A question of credibility

The president of the Canadian Association of Journalists is weighing-in on the controversial firing of Victoria News editor Keith Norbury, who was forced out after publishing a story about a cross-border used car shopper. In an interview this morning with Public Eye, Mary Agnes Welch said, "We don't know all the details of the relationship between the editor and the newspaper. There could have been exacerbating circumstances. But, if in fact, it was this story - and one angry advertiser - that led to the departure of the editor and possibly one of the senior reporters I think this really calls into question the credibility of the paper. And, if I were a reader, I would wonder how many stories got either spiked because of an advertiser complaint or downplayed or soften because somebody complained or because the paper was fearful of offending an advertiser. As a reader, I would really start to question the independence of the paper."

"It's really so petty in many ways," Ms. Welch added. "Newspapers are a business. We are, to some degree, at the mercy of advertisers. It's just really unfortunate that - over such a small story - the newspaper would apparently cave like that."

In an earlier interview with Public Eye, Vancouver Island News Group president Mark Warner confirmed Mr. Norbury's firing was, in part, connected to a complaint by Dave Wheaton Pontiac Buick GMC Ltd. dealer principal Dave Wheaton. Reporter Brennan Clarke, who wrote the offending article, resigned earlier last week. The Victoria News, which is owned by Black Press Ltd., is part of the Vancouver Island News Group.

7 Comments

Are any of the mainstream media breaking Omerta on this, or has the cone of silence descended as usual? Funny how any crack in the integrity of food/consumer product supply systems, health systems, etc. is headline news anywhere, whereas a flaw in the integrity of the information systems we rely on daily to keep tabs on everything else is generally taboo.

Sad and sordid as this story is, it's really just the logical outcome of the distorting effect that advertising - especially automobile advertising - has on newspapers. Look at any major daily paper on a Friday (the Vancouver Sun, for example). It'll have one - or maybe even two - sections devoted solely to automobiles. Is this because there's so much news about automobiles that a special section is required? No, it's because car dealerships advertise heavily on Fridays in order to entice people into their showrooms on Saturdays. And to justify all those ads, a few stories about automobiles (all positive of course - nothing about congestion, pollution or hit-and-runs) are thrown onto the front of the section.

The Victoria News may have overstepped the line, but it was a tenuous line in the first place.

According to the Wheaton website, Wheaton owns 17 dealerships in the Western Provinces. Obviously any sort of criticism from Dave Wheaton would carry a lot more weight than a single dealership in a single Black Press market.

Dawn uses the mafia term omerta, and I agree. There seems to be a code, not just among news managers and owners, but among reporters and pundits themselves, that they don't criticize one another, no matter what. And this is important because the Fifth Estate is the information channel we all rely on, ... whether we particularly feel like it or not!

Conservatives criticize government monopolies on the ground that citizens are left with no choice in service providers.

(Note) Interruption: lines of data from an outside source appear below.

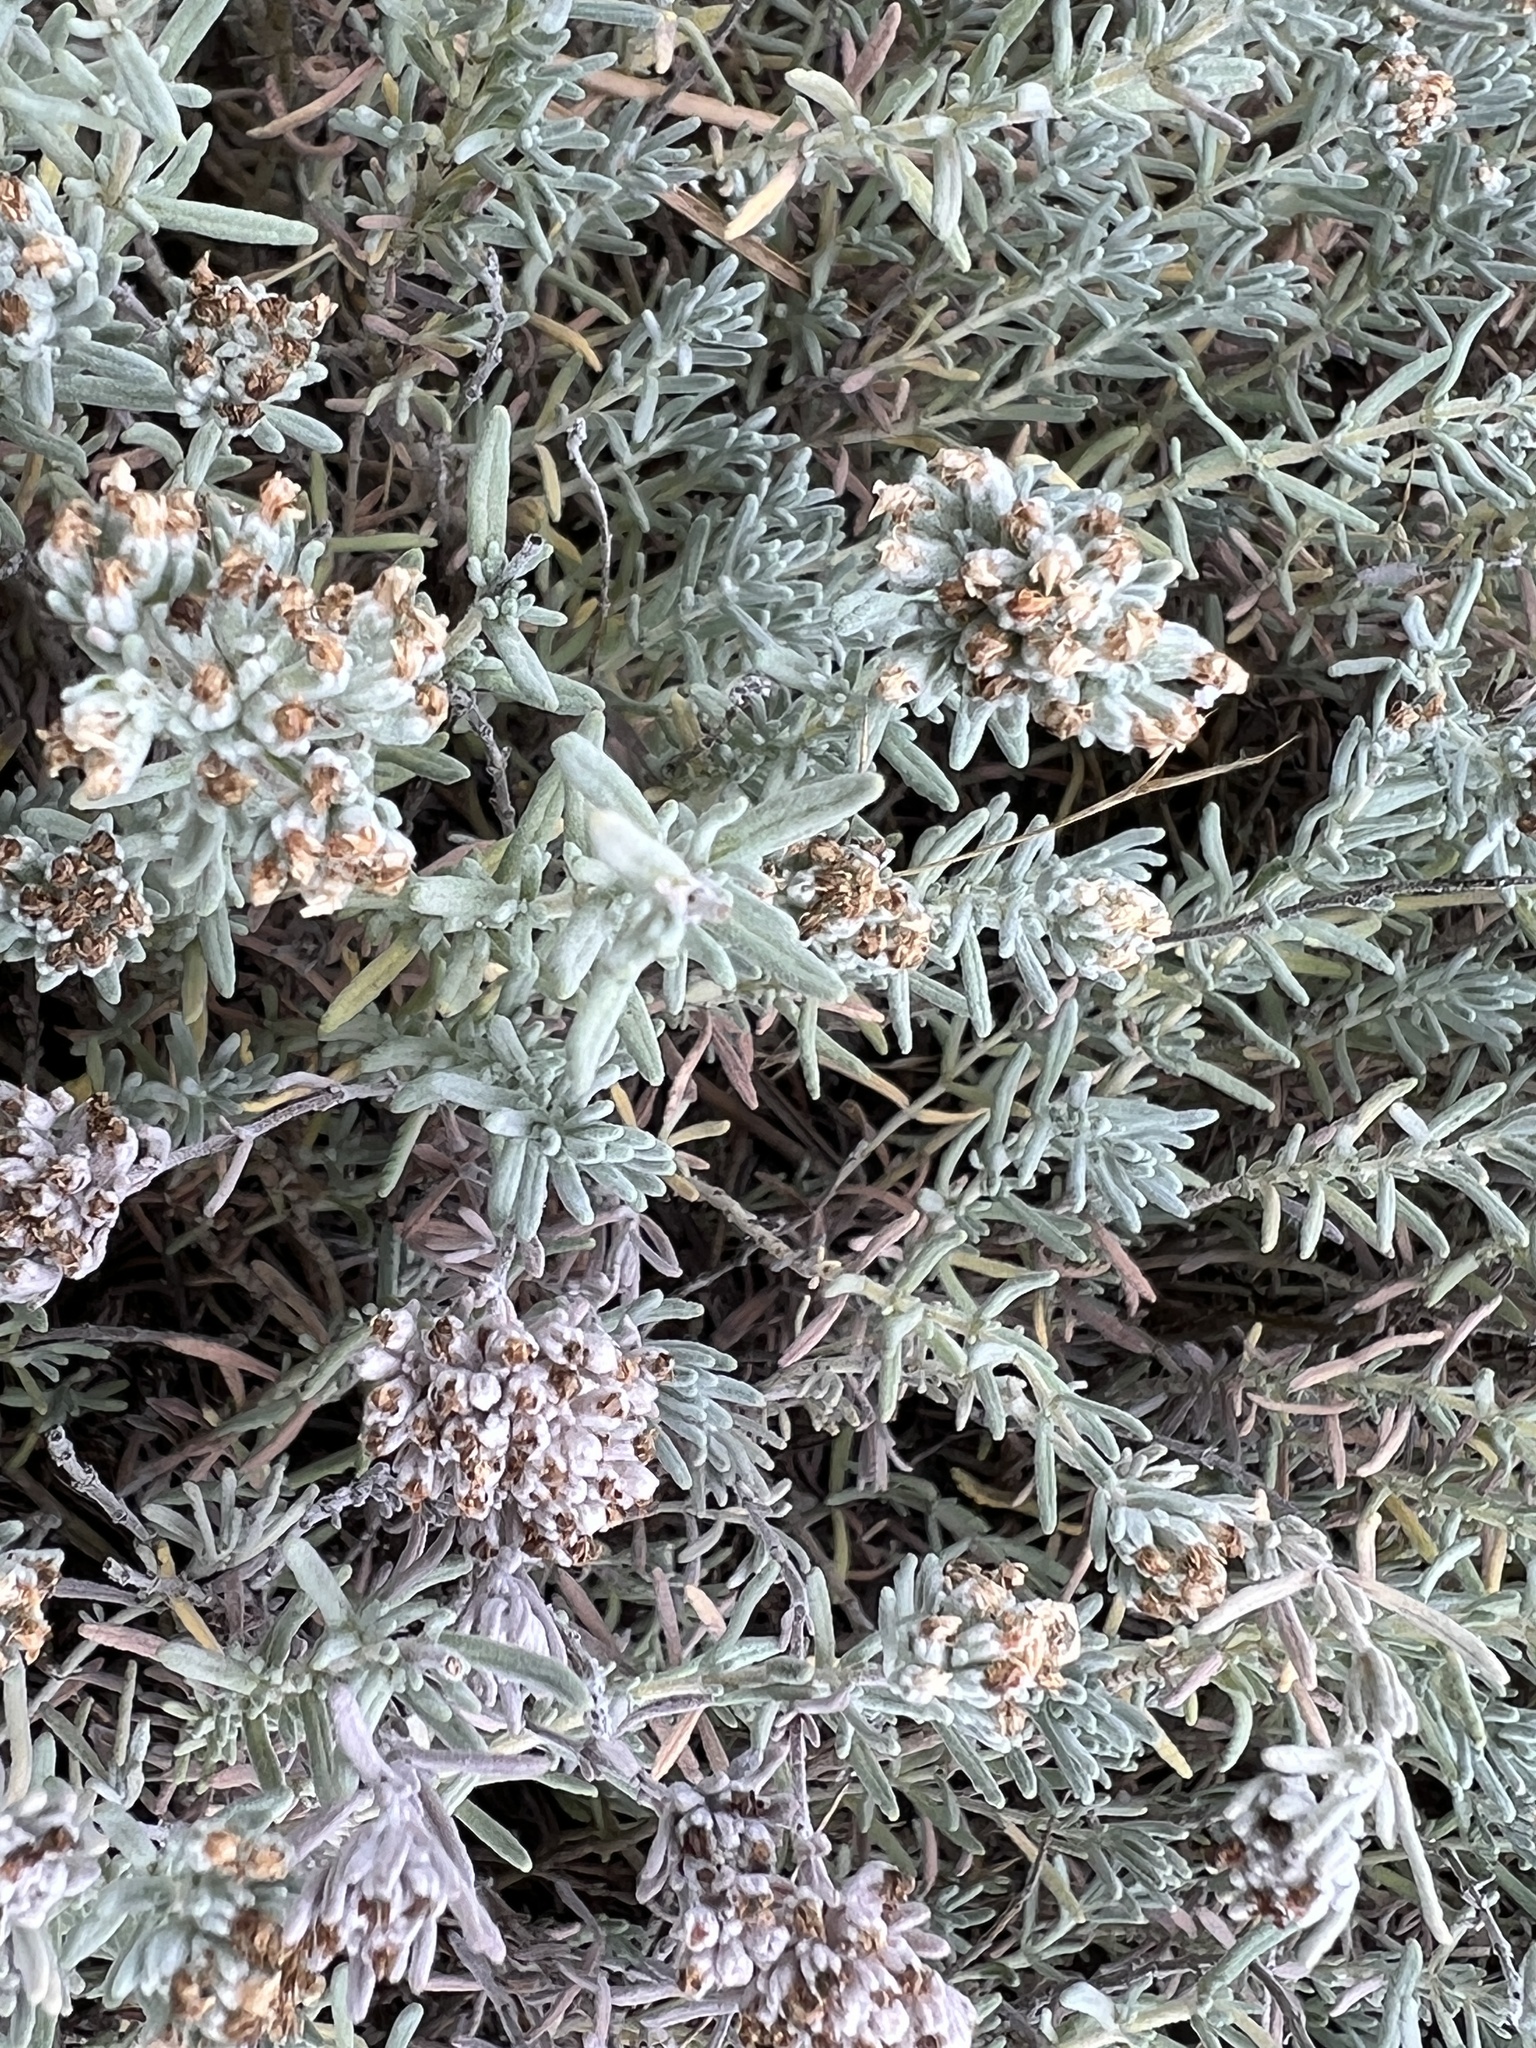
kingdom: Plantae
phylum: Tracheophyta
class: Magnoliopsida
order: Lamiales
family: Lamiaceae
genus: Teucrium
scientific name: Teucrium capitatum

The point has some validity, although it's hard to conceive of alternative providers of police, defence or highway services, except where this amounts to privatizing parts and pieces of an overall public system. However, it's curious that conservatives, in both the US and Canada, are reluctant to criticize the monopoly or near monopoly in the media industry. And just as curious that liberals and the left haven't been able to make a persuasive issue out of the situation.

Media omerta isn't quite true. A-Channel reported on this on their 6 and 11 pm newscasts Monday, and CBC Victoria discussed it Tuesday morning with a media professor. The Tyee also linked to Sean Holman's original story. But the Times Colonist will remain silent as they would look like big fat hypocrites. I'll be interested to see if (Black Press owned) Monday magazine tackles this one.

I left the newspaper business over fifteen years ago because they were more focused on keeping advertisers happy or promoting a publisher's pet projects than actually objective reporting. I see things haven't changed.

A few years ago magazines started cowtowing to advertisers by hiding their table of contents, thereby completely disregarding the people that actually BUY the magazines, so why anyone is surprised by this I don't know. The ONLY objective publication i've ever known is Consumer Reports who don't allow any advertising because ANY third-party advertising automatically constitutes a conflict of interest. T'would be nice if there were more publications out there like Consumer Reports but as long as advertising pays the bills true freedom of speech won't exist.